[Revision tracking records]
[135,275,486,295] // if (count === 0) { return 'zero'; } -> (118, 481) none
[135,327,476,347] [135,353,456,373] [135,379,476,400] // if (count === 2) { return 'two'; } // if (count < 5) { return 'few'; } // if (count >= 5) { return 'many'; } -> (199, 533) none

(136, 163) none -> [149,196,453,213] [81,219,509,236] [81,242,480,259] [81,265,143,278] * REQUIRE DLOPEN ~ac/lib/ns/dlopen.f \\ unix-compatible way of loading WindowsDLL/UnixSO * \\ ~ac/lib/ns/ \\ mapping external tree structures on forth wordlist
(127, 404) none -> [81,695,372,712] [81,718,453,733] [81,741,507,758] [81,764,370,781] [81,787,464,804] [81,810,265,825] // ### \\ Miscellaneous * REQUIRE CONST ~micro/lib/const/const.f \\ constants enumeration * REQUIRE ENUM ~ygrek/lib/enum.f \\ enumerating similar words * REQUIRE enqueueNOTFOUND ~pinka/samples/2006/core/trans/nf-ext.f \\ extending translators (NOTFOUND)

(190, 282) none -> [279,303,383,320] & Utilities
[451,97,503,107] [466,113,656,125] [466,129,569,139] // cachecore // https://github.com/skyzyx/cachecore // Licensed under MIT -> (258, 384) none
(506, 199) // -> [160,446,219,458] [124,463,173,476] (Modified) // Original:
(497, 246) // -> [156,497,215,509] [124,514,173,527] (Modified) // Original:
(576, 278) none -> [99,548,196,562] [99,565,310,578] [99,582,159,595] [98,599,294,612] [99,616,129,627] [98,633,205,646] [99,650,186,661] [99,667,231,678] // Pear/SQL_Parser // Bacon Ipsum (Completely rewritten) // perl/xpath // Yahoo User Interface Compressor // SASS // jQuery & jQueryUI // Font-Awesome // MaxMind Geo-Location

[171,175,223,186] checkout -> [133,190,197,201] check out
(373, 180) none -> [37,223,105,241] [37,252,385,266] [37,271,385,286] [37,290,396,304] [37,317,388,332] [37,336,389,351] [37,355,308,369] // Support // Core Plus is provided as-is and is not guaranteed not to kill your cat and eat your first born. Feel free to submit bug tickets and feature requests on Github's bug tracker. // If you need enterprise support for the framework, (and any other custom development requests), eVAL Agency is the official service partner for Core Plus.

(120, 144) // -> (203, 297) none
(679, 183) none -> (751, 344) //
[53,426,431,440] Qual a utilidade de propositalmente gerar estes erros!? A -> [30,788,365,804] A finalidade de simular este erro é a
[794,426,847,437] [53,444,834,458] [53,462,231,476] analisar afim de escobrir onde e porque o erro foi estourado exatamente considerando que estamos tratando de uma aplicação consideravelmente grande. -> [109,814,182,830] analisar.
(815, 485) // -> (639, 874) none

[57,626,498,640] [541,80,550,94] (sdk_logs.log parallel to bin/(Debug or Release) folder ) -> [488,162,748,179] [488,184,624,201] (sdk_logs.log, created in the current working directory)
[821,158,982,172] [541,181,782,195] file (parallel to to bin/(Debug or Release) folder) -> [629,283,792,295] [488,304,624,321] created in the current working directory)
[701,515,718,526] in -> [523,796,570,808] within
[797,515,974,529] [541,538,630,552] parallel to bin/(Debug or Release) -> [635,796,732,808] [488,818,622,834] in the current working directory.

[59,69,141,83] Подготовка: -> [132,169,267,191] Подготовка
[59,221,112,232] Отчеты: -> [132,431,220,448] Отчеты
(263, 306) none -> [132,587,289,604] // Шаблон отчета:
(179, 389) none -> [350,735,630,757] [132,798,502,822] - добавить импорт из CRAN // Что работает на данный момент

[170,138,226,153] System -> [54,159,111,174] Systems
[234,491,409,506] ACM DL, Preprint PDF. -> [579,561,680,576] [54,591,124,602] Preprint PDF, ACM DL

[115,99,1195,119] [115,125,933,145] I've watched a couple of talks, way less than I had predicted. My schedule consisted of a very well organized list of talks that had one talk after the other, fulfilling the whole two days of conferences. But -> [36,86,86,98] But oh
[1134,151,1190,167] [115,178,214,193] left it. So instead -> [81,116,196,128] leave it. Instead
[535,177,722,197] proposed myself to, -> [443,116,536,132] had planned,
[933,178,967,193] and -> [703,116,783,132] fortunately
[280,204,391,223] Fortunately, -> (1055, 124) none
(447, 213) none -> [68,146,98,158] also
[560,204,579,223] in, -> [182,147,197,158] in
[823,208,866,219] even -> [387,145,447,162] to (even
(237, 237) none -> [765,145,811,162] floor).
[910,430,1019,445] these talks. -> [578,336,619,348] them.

Job item:
From the records above, retype only the lines starting at the line that contains "[53,426,431,440] Qual a" and ending at the line that contains "[821,158,982,172] [541,181,782,195] file", both included.

Result below:
[53,426,431,440] Qual a utilidade de propositalmente gerar estes erros!? A -> [30,788,365,804] A finalidade de simular este erro é a
[794,426,847,437] [53,444,834,458] [53,462,231,476] analisar afim de escobrir onde e porque o erro foi estourado exatamente considerando que estamos tratando de uma aplicação consideravelmente grande. -> [109,814,182,830] analisar.
(815, 485) // -> (639, 874) none

[57,626,498,640] [541,80,550,94] (sdk_logs.log parallel to bin/(Debug or Release) folder ) -> [488,162,748,179] [488,184,624,201] (sdk_logs.log, created in the current working directory)
[821,158,982,172] [541,181,782,195] file (parallel to to bin/(Debug or Release) folder) -> [629,283,792,295] [488,304,624,321] created in the current working directory)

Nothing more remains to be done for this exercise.